DATA EXTRACT:
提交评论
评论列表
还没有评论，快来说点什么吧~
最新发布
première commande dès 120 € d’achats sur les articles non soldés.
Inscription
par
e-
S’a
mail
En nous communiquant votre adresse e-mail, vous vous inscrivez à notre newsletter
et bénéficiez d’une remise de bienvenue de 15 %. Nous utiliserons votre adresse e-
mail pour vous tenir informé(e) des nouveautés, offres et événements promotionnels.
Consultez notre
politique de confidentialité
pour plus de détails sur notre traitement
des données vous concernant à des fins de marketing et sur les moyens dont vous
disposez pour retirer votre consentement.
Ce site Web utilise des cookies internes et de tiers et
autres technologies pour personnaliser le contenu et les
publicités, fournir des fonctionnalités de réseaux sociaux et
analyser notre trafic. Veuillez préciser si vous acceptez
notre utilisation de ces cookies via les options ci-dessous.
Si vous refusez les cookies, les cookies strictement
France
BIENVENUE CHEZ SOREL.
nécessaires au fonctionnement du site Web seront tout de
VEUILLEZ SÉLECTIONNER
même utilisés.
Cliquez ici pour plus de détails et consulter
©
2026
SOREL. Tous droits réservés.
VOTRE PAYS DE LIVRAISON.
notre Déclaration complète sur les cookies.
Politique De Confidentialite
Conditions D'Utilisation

REQUIREMENT: Would you please return every line in the listing where "plus" shows up?

YOUR RESPONSE:
pour plus de détails sur notre traitement
Cliquez ici pour plus de détails et consulter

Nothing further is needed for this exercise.